WHAT IS BEING ASKED.
Can you retype everything from the start of the entries down to the line containing "Самоорганизация в сложных", including both of those lines, word for word?
┄┄┄┄┄┄
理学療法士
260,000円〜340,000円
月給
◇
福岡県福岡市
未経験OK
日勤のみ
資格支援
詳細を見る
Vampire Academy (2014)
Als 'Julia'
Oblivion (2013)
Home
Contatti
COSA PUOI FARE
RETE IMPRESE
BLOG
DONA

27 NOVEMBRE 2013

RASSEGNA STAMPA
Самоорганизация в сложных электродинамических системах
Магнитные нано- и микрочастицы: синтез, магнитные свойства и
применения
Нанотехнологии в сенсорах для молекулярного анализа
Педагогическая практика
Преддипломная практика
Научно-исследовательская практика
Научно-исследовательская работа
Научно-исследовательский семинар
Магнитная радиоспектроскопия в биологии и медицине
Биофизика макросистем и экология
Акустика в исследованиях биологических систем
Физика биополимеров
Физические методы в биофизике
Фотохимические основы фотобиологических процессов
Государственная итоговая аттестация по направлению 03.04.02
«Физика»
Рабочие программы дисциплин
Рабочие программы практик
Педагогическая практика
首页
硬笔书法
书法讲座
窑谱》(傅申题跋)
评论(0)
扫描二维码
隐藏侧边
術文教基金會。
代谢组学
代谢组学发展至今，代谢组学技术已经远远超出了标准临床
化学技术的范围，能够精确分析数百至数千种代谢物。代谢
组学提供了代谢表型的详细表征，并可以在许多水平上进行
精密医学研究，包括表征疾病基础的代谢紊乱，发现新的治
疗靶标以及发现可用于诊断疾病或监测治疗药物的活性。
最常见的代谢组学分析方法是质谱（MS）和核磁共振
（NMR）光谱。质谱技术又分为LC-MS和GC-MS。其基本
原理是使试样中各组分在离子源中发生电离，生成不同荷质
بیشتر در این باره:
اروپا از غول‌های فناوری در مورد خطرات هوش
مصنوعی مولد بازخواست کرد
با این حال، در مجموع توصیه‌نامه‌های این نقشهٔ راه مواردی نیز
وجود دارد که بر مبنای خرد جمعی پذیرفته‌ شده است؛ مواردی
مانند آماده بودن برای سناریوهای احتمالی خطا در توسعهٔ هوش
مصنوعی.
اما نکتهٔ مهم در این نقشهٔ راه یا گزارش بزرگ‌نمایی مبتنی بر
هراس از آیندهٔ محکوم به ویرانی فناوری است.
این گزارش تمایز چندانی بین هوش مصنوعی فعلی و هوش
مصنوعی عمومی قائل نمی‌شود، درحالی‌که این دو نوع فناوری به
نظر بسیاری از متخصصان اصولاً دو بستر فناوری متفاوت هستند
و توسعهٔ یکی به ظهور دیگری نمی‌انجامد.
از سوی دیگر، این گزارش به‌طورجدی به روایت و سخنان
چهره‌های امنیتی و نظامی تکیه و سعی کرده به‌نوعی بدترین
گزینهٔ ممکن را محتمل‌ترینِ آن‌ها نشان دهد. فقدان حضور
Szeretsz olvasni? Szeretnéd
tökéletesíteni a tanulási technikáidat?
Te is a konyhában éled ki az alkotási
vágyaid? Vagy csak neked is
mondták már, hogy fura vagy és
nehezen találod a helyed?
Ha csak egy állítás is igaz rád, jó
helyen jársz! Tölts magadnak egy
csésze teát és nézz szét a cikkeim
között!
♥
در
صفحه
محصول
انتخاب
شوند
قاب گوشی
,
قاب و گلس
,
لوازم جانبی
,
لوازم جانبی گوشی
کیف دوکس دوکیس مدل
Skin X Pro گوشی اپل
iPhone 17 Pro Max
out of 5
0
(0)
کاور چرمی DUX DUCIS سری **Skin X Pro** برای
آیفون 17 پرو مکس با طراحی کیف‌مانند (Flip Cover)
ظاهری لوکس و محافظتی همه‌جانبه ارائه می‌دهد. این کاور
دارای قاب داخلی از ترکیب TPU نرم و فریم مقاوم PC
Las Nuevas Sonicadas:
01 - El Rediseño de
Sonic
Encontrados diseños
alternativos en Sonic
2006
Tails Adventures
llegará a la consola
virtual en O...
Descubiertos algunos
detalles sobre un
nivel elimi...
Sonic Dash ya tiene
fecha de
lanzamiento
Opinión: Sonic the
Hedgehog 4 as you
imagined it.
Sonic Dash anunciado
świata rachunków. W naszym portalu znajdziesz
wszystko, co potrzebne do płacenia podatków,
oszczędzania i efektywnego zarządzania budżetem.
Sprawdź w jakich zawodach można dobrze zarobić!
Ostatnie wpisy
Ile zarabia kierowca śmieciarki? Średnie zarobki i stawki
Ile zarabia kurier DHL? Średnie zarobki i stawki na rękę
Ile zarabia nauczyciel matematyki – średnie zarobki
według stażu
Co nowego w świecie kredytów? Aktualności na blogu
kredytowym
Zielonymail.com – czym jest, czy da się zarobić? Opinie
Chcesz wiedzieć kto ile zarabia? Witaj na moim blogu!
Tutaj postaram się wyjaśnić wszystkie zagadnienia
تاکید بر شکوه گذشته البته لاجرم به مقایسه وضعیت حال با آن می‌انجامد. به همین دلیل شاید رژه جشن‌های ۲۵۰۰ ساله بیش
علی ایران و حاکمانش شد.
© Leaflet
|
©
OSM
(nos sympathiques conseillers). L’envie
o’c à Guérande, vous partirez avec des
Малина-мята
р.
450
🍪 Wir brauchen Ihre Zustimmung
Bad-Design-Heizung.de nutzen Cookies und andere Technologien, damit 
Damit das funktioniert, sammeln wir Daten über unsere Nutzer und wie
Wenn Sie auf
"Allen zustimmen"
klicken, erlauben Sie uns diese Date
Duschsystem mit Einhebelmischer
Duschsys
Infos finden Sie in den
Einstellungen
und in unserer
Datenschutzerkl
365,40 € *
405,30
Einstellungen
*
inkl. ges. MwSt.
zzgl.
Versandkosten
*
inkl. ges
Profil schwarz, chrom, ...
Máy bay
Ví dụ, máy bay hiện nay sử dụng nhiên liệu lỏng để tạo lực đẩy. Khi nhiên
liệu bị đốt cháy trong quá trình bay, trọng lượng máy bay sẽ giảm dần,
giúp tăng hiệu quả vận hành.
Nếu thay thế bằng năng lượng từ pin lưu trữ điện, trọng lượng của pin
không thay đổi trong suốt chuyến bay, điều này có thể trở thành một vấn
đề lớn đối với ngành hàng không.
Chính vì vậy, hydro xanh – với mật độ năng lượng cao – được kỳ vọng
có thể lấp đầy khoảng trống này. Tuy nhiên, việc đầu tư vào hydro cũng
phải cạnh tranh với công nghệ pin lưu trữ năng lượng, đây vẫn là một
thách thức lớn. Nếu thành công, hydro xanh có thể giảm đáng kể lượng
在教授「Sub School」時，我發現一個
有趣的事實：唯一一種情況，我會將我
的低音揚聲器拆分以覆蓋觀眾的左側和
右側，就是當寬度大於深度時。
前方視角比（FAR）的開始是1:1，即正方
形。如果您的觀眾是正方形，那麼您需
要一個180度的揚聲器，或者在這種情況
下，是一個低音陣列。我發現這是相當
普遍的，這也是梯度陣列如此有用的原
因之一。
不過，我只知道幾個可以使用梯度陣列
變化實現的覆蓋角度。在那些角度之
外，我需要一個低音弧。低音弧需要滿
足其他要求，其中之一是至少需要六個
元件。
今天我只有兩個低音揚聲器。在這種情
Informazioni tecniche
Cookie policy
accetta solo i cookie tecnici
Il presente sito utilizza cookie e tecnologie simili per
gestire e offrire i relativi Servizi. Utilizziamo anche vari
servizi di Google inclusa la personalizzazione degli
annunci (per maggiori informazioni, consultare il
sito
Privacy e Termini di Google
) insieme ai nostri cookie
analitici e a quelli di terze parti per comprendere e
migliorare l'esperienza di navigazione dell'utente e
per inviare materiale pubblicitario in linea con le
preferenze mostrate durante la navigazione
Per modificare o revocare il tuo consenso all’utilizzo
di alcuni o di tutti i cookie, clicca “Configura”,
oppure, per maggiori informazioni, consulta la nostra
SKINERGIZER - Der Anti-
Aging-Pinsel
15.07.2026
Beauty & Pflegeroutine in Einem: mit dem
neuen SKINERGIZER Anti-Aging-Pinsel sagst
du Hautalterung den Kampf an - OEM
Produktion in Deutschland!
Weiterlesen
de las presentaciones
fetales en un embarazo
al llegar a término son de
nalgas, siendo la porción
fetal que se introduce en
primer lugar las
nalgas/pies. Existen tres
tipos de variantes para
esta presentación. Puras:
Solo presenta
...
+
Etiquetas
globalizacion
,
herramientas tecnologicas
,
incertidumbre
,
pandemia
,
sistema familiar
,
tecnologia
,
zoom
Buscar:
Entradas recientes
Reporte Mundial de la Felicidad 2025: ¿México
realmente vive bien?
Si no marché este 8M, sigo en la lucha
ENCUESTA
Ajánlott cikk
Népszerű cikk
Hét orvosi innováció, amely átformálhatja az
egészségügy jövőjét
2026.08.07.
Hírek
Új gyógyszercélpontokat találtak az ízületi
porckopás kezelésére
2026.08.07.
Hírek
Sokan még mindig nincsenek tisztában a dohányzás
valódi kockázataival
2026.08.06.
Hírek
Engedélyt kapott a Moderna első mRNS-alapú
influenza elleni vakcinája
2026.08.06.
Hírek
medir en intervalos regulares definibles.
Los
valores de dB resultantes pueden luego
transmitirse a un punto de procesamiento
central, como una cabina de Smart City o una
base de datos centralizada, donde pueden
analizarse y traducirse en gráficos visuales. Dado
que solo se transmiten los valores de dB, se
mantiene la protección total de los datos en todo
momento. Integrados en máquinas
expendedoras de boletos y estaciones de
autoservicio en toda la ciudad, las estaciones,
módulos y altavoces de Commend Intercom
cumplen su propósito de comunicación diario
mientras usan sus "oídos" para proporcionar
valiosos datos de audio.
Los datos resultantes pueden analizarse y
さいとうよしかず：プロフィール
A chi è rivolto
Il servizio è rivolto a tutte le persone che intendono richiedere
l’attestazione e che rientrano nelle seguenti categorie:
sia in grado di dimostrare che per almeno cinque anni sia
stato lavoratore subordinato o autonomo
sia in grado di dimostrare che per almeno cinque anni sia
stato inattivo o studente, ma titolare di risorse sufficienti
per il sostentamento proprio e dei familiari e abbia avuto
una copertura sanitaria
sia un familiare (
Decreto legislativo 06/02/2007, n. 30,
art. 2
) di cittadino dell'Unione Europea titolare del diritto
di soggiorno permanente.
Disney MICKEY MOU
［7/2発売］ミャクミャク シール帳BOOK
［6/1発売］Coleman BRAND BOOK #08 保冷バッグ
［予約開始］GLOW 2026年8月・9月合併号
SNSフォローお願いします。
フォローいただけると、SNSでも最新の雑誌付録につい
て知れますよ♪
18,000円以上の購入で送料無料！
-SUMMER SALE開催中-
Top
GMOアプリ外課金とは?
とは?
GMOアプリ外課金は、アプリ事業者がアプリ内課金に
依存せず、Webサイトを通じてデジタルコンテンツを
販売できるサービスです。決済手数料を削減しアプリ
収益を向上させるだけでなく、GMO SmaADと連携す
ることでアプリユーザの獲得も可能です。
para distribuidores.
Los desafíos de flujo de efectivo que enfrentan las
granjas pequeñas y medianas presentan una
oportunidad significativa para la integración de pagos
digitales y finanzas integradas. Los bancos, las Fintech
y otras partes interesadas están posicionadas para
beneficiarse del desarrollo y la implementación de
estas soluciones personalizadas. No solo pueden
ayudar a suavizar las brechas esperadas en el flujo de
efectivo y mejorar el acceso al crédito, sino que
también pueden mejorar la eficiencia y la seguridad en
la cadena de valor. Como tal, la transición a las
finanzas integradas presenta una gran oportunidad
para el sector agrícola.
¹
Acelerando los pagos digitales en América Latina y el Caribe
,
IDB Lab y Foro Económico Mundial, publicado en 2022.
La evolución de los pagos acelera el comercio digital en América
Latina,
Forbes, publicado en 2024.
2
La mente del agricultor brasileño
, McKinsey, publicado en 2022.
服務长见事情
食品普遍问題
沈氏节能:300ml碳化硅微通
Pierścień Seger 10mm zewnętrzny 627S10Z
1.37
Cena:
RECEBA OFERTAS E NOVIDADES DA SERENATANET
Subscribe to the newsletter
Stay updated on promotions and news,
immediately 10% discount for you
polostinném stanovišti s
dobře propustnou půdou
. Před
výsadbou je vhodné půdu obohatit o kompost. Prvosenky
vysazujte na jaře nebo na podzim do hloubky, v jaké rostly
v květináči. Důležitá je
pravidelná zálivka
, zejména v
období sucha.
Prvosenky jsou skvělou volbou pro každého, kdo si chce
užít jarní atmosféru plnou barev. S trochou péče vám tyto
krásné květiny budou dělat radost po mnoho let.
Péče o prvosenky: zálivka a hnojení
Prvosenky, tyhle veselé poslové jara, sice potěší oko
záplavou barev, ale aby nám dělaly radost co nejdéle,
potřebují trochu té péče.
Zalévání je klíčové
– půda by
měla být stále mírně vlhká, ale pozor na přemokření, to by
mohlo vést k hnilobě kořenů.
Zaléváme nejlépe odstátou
┄┄┄┄┄┄
SOLUTION TO THIS TASK.
理学療法士
260,000円〜340,000円
月給
◇
福岡県福岡市
未経験OK
日勤のみ
資格支援
詳細を見る
Vampire Academy (2014)
Als 'Julia'
Oblivion (2013)
Home
Contatti
COSA PUOI FARE
RETE IMPRESE
BLOG
DONA

27 NOVEMBRE 2013

RASSEGNA STAMPA
Самоорганизация в сложных электродинамических системах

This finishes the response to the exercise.